Almost all cars and aircraft today are operated by neural nets, the actions of which can't be explained.

quonn · on Nov 13, 2018

As anyone driving a car can assure you, the actions can be explained, easily.

olefoo · on Nov 13, 2018

But are the explanations true? Are they deterministic?

If someone took ten minutes of video of you driving in city traffic; could you consistently explain all of your decisions that would be recorded?

It's very easy to tell yourself that your actions are consistent and explainable ( rational ) but if examined closely they aren't always consistent with any one set of heuristics. Following distance is one example; can you explain the decision making process by which you decide how much space to give the vehicle in front of you? Why it varies based on road conditions; weather or your estimate of your reaction times?

TuringNYC · on Nov 13, 2018

I'd also be worried about the model being biased. For example, perhaps the model is "better" because it uses correlated features it shouldnt be using (due to fairness laws, etc.)

nradov · on Nov 13, 2018

There's a huge difference between trading algorithms and safety-critical control systems. If you're speculating with other people's money it's not entirely unreasonable to risk it using unexplainable models, provided you disclose your general approach to investors.

cwilkes · on Nov 13, 2018

I don’t understand what you are asking for. 100% certainty before making any decision? Any decision in a messy real world that’s far more complicated than a simple math statement that can be proved?

covemarkets · on Nov 13, 2018

"Would you want your car or an aircraft you're on piloted by neural net the actions of which can't be explained?" Actually, if the net is properly trained to reduce overfitting and is shown to work on out of sample data - yes. On the flip side of this argument, a person can do something inexplicable and invent a plausible explanation after the fact that seems and feels safe and correct, but is actually wrong.

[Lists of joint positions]

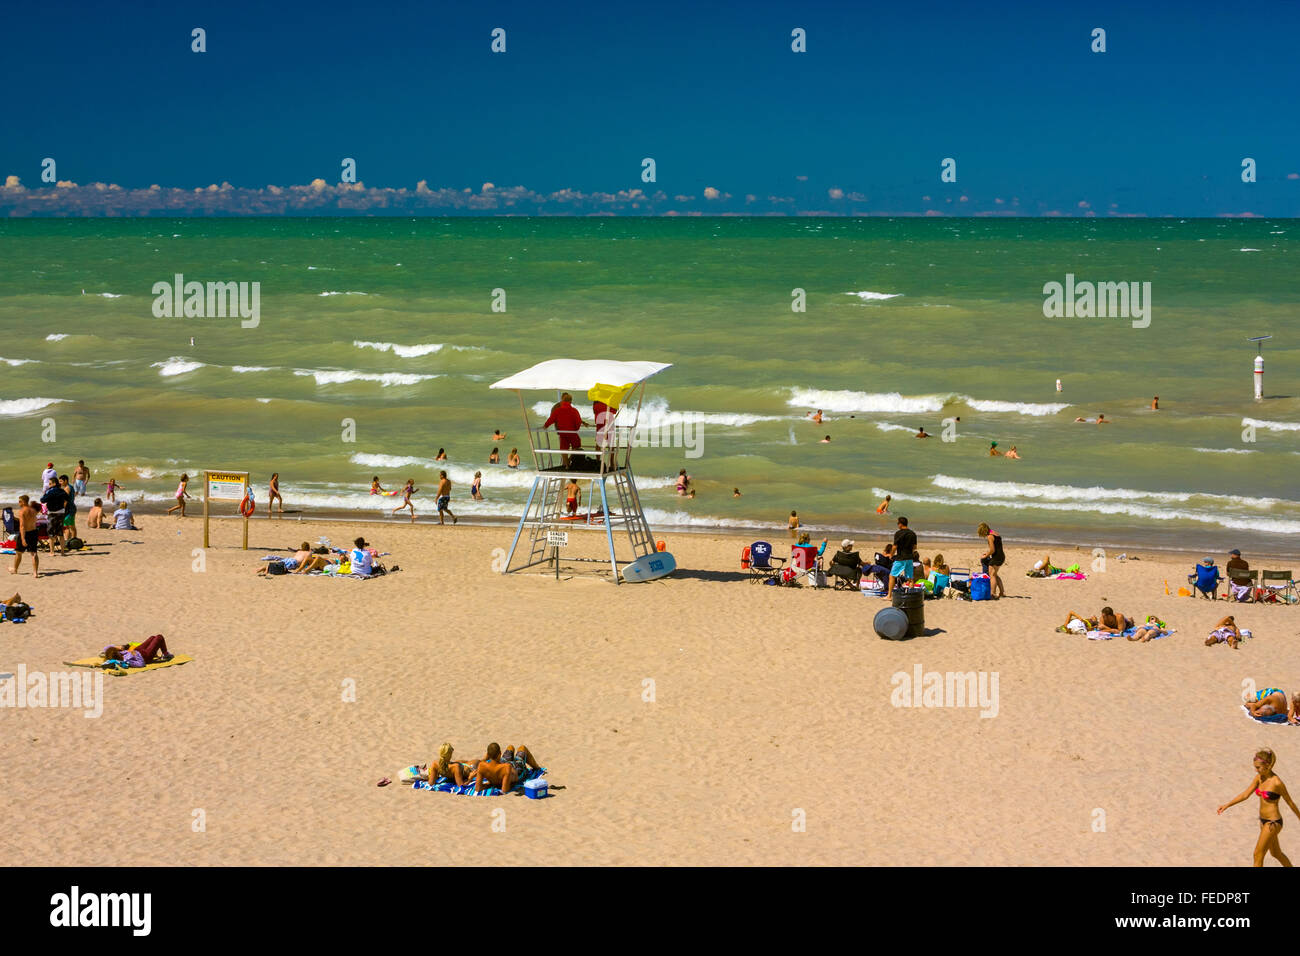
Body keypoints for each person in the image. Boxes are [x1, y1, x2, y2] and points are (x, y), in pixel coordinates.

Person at [1217, 748, 1298, 867]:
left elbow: (1290, 802)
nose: (1256, 770)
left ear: (1267, 765)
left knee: (1257, 854)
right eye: (1255, 767)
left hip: (1273, 823)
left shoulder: (1277, 783)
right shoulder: (1259, 778)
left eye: (1258, 767)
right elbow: (1245, 794)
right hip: (1263, 821)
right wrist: (1227, 805)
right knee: (1276, 853)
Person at [470, 743, 540, 795]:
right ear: (500, 753)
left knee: (510, 747)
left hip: (502, 763)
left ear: (488, 755)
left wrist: (491, 784)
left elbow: (478, 788)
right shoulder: (506, 767)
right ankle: (537, 768)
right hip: (516, 770)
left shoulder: (481, 766)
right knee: (522, 748)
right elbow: (505, 789)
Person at [542, 392, 585, 468]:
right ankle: (568, 460)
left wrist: (545, 425)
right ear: (570, 401)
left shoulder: (557, 410)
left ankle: (567, 464)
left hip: (562, 433)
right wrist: (576, 429)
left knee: (563, 448)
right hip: (572, 433)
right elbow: (578, 422)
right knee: (577, 446)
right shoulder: (574, 411)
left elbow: (551, 419)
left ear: (562, 400)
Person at [9, 495, 39, 578]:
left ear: (23, 502)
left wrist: (22, 539)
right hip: (34, 532)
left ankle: (15, 569)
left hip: (25, 533)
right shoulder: (33, 510)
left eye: (19, 501)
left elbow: (22, 526)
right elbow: (35, 521)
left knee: (18, 552)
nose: (18, 503)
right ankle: (35, 573)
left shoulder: (22, 511)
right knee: (34, 553)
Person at [39, 478, 70, 555]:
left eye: (50, 483)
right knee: (60, 533)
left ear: (54, 483)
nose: (49, 485)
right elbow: (68, 498)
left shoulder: (50, 491)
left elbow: (42, 500)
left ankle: (52, 552)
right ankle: (62, 552)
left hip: (52, 513)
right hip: (61, 512)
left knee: (51, 533)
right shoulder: (62, 491)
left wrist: (47, 494)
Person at [101, 634, 173, 667]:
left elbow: (106, 648)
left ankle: (156, 652)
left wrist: (118, 647)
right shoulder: (127, 661)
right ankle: (165, 654)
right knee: (159, 637)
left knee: (152, 637)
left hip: (138, 650)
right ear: (117, 654)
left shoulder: (121, 654)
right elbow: (141, 664)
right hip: (145, 656)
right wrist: (134, 654)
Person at [888, 517, 917, 597]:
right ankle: (911, 595)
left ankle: (889, 596)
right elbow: (915, 547)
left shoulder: (898, 533)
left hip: (901, 557)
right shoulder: (912, 533)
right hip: (909, 558)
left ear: (900, 524)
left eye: (898, 523)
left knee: (892, 576)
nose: (897, 525)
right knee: (910, 578)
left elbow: (894, 546)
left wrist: (891, 555)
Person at [976, 522, 1006, 598]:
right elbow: (996, 548)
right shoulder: (995, 533)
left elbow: (992, 550)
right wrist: (988, 554)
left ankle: (993, 593)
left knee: (992, 575)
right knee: (995, 575)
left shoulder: (990, 536)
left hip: (997, 557)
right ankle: (1002, 592)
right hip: (1001, 556)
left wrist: (986, 555)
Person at [57, 475, 77, 543]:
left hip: (69, 509)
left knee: (67, 526)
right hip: (72, 507)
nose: (60, 482)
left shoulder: (67, 488)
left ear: (65, 480)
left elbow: (65, 500)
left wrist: (62, 509)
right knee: (71, 526)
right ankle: (73, 540)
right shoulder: (70, 487)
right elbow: (73, 498)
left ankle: (69, 541)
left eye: (61, 481)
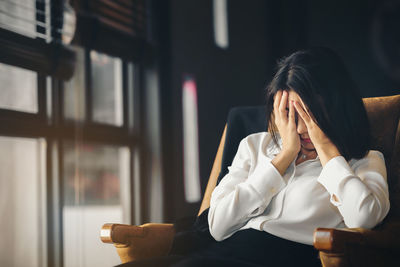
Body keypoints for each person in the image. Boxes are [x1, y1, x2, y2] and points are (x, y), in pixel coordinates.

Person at [118, 47, 390, 267]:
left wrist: (328, 151)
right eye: (290, 115)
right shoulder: (254, 146)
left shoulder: (363, 160)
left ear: (335, 107)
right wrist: (283, 157)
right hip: (223, 252)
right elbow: (217, 225)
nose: (299, 128)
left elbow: (364, 218)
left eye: (309, 115)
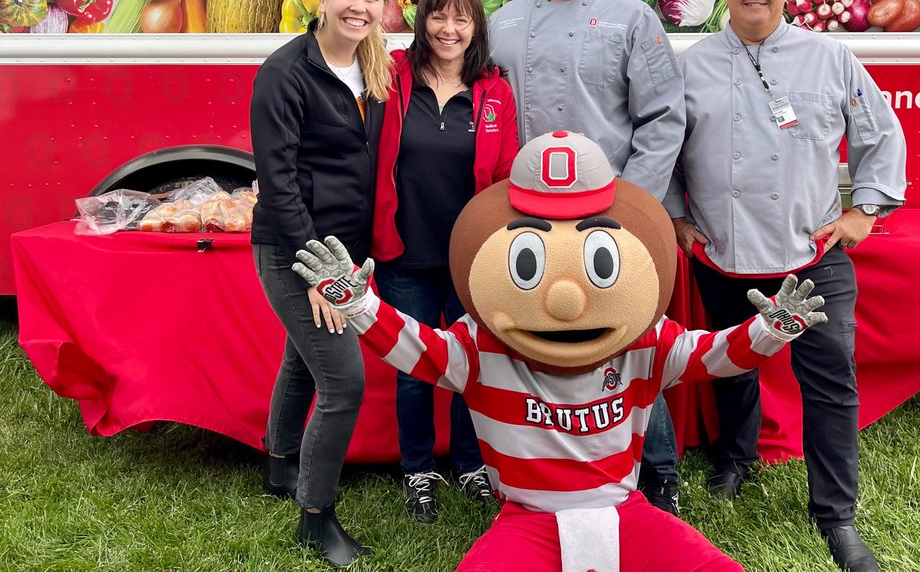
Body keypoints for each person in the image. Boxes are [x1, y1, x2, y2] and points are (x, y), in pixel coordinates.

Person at [292, 130, 831, 572]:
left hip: (628, 512)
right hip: (528, 518)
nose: (567, 300)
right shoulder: (482, 347)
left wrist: (769, 331)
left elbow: (713, 355)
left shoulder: (642, 341)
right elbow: (416, 348)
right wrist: (358, 304)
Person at [663, 0, 907, 572]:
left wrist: (865, 210)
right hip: (723, 251)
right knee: (731, 368)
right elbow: (662, 145)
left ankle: (837, 517)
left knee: (830, 383)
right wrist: (676, 214)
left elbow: (880, 133)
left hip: (811, 252)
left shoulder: (830, 58)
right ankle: (735, 461)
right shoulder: (692, 65)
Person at [488, 0, 687, 515]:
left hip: (609, 216)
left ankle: (657, 472)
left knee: (629, 342)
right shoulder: (505, 21)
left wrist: (631, 206)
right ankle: (543, 468)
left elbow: (663, 119)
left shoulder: (633, 19)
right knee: (543, 341)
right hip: (528, 215)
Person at [249, 0, 393, 568]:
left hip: (347, 251)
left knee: (301, 362)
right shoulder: (285, 73)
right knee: (343, 380)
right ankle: (316, 517)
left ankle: (280, 466)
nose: (359, 8)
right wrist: (316, 270)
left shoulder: (375, 67)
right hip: (294, 250)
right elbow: (277, 183)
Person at [372, 0, 519, 522]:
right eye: (438, 16)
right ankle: (417, 472)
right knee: (414, 369)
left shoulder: (494, 91)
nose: (449, 29)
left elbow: (505, 177)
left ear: (476, 25)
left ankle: (470, 465)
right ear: (421, 20)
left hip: (469, 259)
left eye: (461, 18)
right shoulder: (391, 77)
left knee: (470, 367)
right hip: (403, 253)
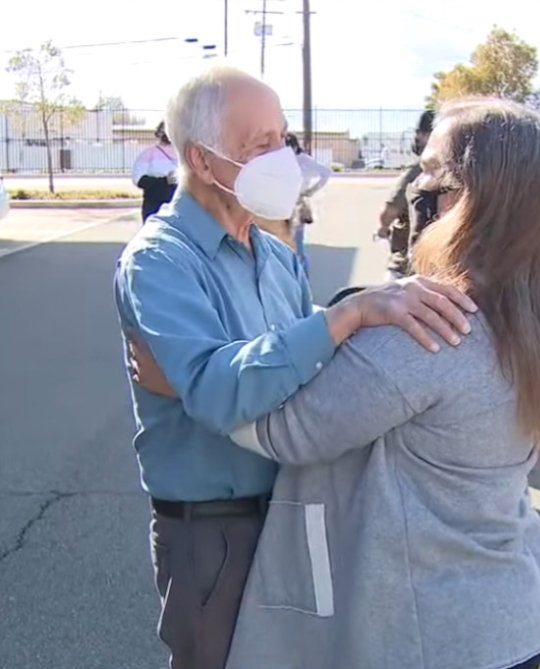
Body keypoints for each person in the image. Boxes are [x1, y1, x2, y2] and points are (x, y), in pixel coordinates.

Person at [115, 65, 476, 669]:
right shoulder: (160, 262)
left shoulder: (272, 256)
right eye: (260, 146)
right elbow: (215, 390)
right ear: (203, 163)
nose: (281, 157)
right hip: (215, 533)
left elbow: (301, 363)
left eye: (282, 139)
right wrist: (346, 318)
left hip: (293, 509)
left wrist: (362, 323)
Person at [218, 98, 540, 669]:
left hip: (435, 635)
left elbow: (288, 431)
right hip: (514, 614)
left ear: (475, 197)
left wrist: (194, 378)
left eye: (433, 170)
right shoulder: (535, 315)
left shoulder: (429, 328)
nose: (418, 184)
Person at [378, 109, 435, 278]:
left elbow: (390, 212)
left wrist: (383, 228)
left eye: (420, 133)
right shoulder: (465, 172)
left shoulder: (419, 170)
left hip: (409, 266)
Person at [284, 132, 332, 273]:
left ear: (293, 146)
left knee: (297, 244)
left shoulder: (303, 159)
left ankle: (302, 277)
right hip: (282, 202)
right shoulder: (282, 161)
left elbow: (326, 172)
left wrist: (311, 190)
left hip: (297, 203)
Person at [132, 121, 179, 221]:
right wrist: (164, 182)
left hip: (178, 205)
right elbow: (138, 179)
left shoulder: (184, 153)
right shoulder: (149, 153)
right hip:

__Check your understanding__.
• 1. Extract the neural net discussion between "olefoo · on" and "would be recorded?", inclusive.
• 2. Extend the neural net discussion, picking up after its final sentence.
The listing has no role here.

__Solved problems__.
• 1.
olefoo · on Nov 13, 2018

But are the explanations true? Are they deterministic?

If someone took ten minutes of video of you driving in city traffic; could you consistently explain all of your decisions that would be recorded?

• 2.
TeMPOraL · on Nov 13, 2018

Define: "properly trained".

With humans, we generally know the bounds for unexpected behavior. We understand tiredness, confusion, fear, distraction, suicidal thoughts and other factors. We also know how to screen people to minimize those bounds.

With ML stacks, we have no good grasp on bounds. They usually work, for some definition of working, up until they don't - and when they fail, it's in some absurd (therefore hard to predict) way.

covemarkets · on Nov 13, 2018

humans also fail for all sorts of reasons that are unpredictable. if, for example, Waymo, demonstrates properly calculated lower accident rates with their cars than with humans, then at some point you have to agree with what the data says. We aren't there yet, but that doesn't mean we can't get there

TeMPOraL · on Nov 13, 2018

If they demonstrate, sure.

But for that to be useful they also need to demonstrate that their model is robust under modifications - otherwise every time they retrain their NNs they should throw away prior safety records and start counting from zero. Because at this point, what would be the argument to keep it? With humans we know - from thousands of years of experience - that people generally don't go crazy when taught new things. With NNs, we know they're very sensitive to training data.

covemarkets · on Nov 13, 2018

Well, you are making pretty general statements. "With humans we know - from thousands of years of experience - that people generally don't go crazy when taught new things"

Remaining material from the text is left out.